>> begin Selected text

When I first started looking, I did compare the two. Several folks out there claim to run the a/c on the 2400, but everything has to be off. But there are also several who have tried without any luck. It would probably be a great single generator if all you wanted to do is run the TV and coffee maker or two similar items at the same time.

Unfortunately, no, the Yamaha and Honda cannot be paralleled together.


----------



## cabullydogs (Jul 12, 2008)

GarethsDad said:


> You could make a ramp (or use a plank) up to the carrier and slide or roll the generator up to it (no lifting). My Yamaha generator is about 100lbs full of fuel and the carrier is only 12" off the ground but it has 7" sides (to hold load in) http://www.outbackers.com/forums/index.php...si&img=8050 . I can leave it in the carrier and sleep while its running. James


This is the suggestion my cousin had to help with my decision. While not an RV'er, he has a Honda 3000 and says it is at the limit of a single person's carrying ability (we are roughly the same size). Had he not bought the 3000 from a friend used, he would have jumped on the Costco offer for the Onan 4300.


----------



## Fanatical1 (Jan 9, 2006)

cabullydogs said:


> When I first started looking, I did compare the two. Several folks out there claim to run the a/c on the 2400, but everything has to be off. But there are also several who have tried without any luck. It would probably be a great single generator if all you wanted to do is run the TV and coffee maker or two similar items at the same time.
> 
> Unfortunately, no, the Yamaha and Honda cannot be paralleled together.


X2.....

As stated above, the Yamaha2400 has had very mixed results by people who have attempted to run their air with them. You can search it here
on Outbackers for more info.


----------



## MJRey (Jan 21, 2005)

That's a great price on the Onan 4300 but loaded with fuel it probably weighs close to 200 lbs. Even with a ramp that would be a lot of weight to load into the truck. Carrying it on the rear of the Outback would require a very robust mounting rack.

>> end Selected text
>> begin Data extract

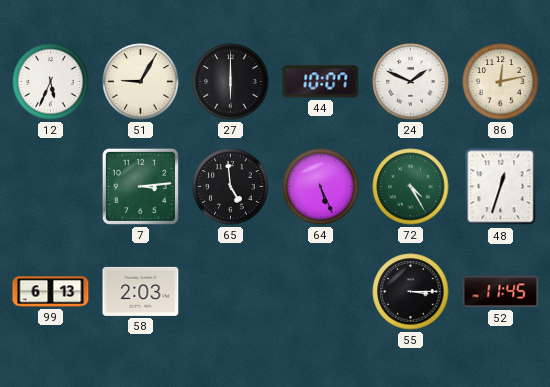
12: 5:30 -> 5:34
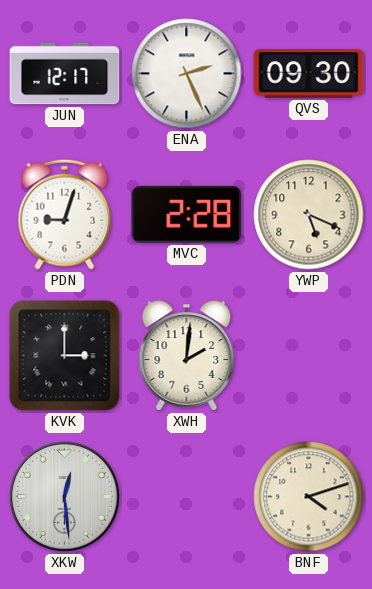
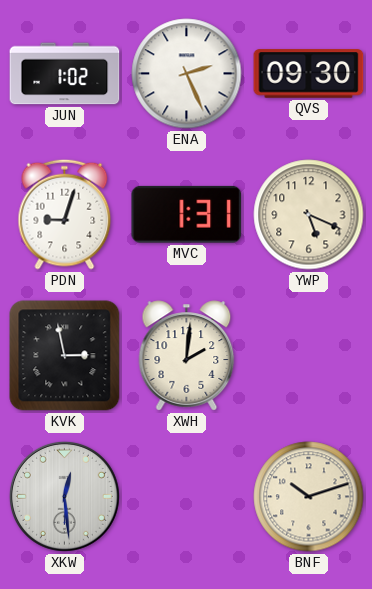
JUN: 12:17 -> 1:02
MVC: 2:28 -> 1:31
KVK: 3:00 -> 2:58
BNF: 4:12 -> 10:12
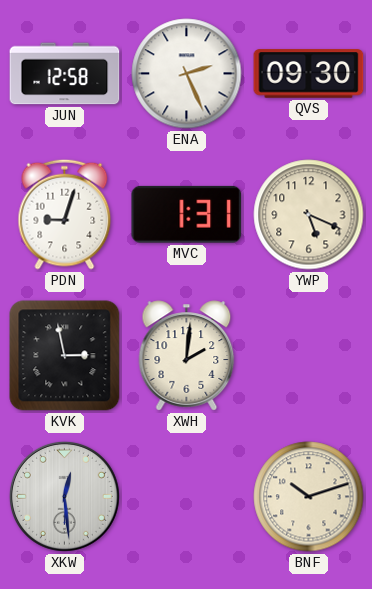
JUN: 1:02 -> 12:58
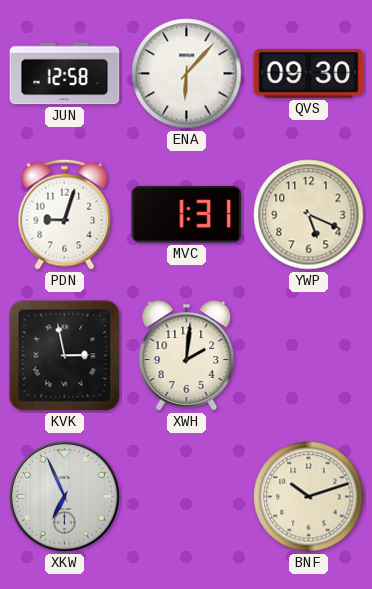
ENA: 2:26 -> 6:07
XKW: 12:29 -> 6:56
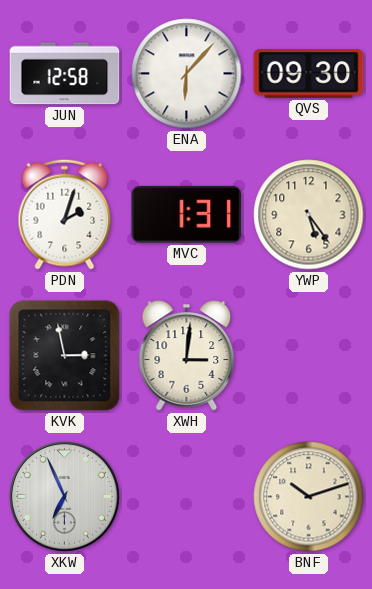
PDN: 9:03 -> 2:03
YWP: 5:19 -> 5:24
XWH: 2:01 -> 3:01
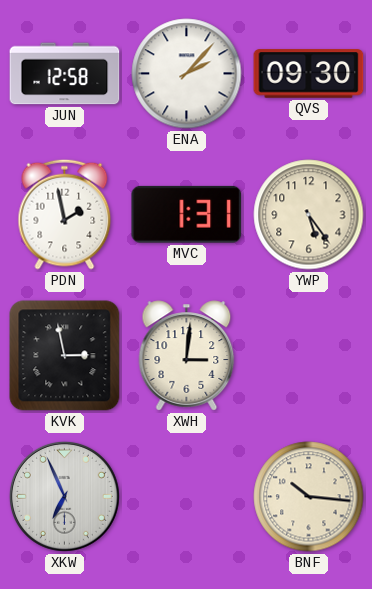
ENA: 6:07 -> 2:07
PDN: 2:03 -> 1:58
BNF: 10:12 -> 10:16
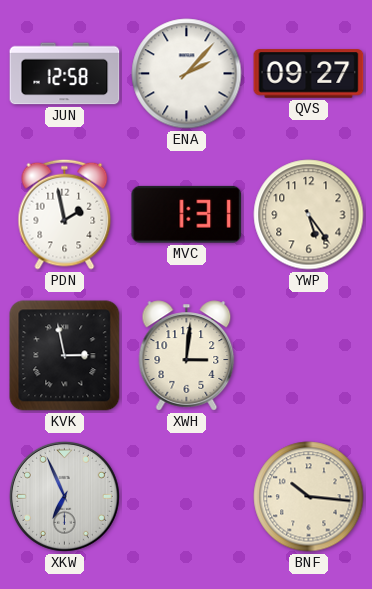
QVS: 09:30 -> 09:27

>> end Data extract

■ Work instructions
1. Transcribe everything in the generator discussion from "## cabullydogs (Jul" down to "the Onan 4300.".
2. In the generator discussion, why would loading the Onan 4300 into the truck still be hard even with a ramp?

■ Task-by-task outputs
1.
## cabullydogs (Jul 12, 2008)

GarethsDad said:


> You could make a ramp (or use a plank) up to the carrier and slide or roll the generator up to it (no lifting). My Yamaha generator is about 100lbs full of fuel and the carrier is only 12" off the ground but it has 7" sides (to hold load in) http://www.outbackers.com/forums/index.php...si&img=8050 . I can leave it in the carrier and sleep while its running. James


This is the suggestion my cousin had to help with my decision. While not an RV'er, he has a Honda 3000 and says it is at the limit of a single person's carrying ability (we are roughly the same size). Had he not bought the 3000 from a friend used, he would have jumped on the Costco offer for the Onan 4300.

2. Loaded with fuel, the Onan 4300 probably weighs close to 200 lbs. Even with a ramp, that is a lot of weight to load into the truck.